Job item: Every entry must come back exactly as it was given.

* * *

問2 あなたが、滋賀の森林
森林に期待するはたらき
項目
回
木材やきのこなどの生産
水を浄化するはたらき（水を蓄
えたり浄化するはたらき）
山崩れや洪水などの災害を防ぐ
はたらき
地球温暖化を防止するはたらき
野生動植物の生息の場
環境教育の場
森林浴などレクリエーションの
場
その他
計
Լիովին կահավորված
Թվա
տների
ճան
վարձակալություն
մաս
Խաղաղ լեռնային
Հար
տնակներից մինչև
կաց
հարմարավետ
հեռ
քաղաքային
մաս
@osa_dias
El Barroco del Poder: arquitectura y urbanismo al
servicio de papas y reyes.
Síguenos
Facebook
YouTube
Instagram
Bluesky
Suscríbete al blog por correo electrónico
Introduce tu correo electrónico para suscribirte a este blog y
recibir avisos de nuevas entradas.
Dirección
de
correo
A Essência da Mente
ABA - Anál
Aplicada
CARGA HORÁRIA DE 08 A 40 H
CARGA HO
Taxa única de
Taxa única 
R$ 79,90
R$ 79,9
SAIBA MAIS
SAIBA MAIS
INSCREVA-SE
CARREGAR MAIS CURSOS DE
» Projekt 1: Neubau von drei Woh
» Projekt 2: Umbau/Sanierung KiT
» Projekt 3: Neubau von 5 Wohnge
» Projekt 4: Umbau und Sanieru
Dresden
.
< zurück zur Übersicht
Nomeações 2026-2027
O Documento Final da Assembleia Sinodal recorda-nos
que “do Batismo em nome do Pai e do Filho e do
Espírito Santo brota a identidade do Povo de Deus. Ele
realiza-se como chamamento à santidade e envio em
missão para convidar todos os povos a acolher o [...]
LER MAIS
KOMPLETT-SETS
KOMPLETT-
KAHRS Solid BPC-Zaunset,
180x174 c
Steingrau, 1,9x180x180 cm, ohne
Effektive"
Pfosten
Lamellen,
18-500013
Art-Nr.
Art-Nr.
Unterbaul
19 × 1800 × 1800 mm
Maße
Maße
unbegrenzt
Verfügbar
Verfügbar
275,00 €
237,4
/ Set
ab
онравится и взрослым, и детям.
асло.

* * *

Answer for this exercise:
問2 あなたが、滋賀の森林
森林に期待するはたらき
項目
回
木材やきのこなどの生産
水を浄化するはたらき（水を蓄
えたり浄化するはたらき）
山崩れや洪水などの災害を防ぐ
はたらき
地球温暖化を防止するはたらき
野生動植物の生息の場
環境教育の場
森林浴などレクリエーションの
場
その他
計
Լիովին կահավորված
Թվա
տների
ճան
վարձակալություն
մաս
Խաղաղ լեռնային
Հար
տնակներից մինչև
կաց
հարմարավետ
հեռ
քաղաքային
մաս
@osa_dias
El Barroco del Poder: arquitectura y urbanismo al
servicio de papas y reyes.
Síguenos
Facebook
YouTube
Instagram
Bluesky
Suscríbete al blog por correo electrónico
Introduce tu correo electrónico para suscribirte a este blog y
recibir avisos de nuevas entradas.
Dirección
de
correo
A Essência da Mente
ABA - Anál
Aplicada
CARGA HORÁRIA DE 08 A 40 H
CARGA HO
Taxa única de
Taxa única 
R$ 79,90
R$ 79,9
SAIBA MAIS
SAIBA MAIS
INSCREVA-SE
CARREGAR MAIS CURSOS DE
» Projekt 1: Neubau von drei Woh
» Projekt 2: Umbau/Sanierung KiT
» Projekt 3: Neubau von 5 Wohnge
» Projekt 4: Umbau und Sanieru
Dresden
.
< zurück zur Übersicht
Nomeações 2026-2027
O Documento Final da Assembleia Sinodal recorda-nos
que “do Batismo em nome do Pai e do Filho e do
Espírito Santo brota a identidade do Povo de Deus. Ele
realiza-se como chamamento à santidade e envio em
missão para convidar todos os povos a acolher o [...]
LER MAIS
KOMPLETT-SETS
KOMPLETT-
KAHRS Solid BPC-Zaunset,
180x174 c
Steingrau, 1,9x180x180 cm, ohne
Effektive"
Pfosten
Lamellen,
18-500013
Art-Nr.
Art-Nr.
Unterbaul
19 × 1800 × 1800 mm
Maße
Maße
unbegrenzt
Verfügbar
Verfügbar
275,00 €
237,4
/ Set
ab
онравится и взрослым, и детям.
асло.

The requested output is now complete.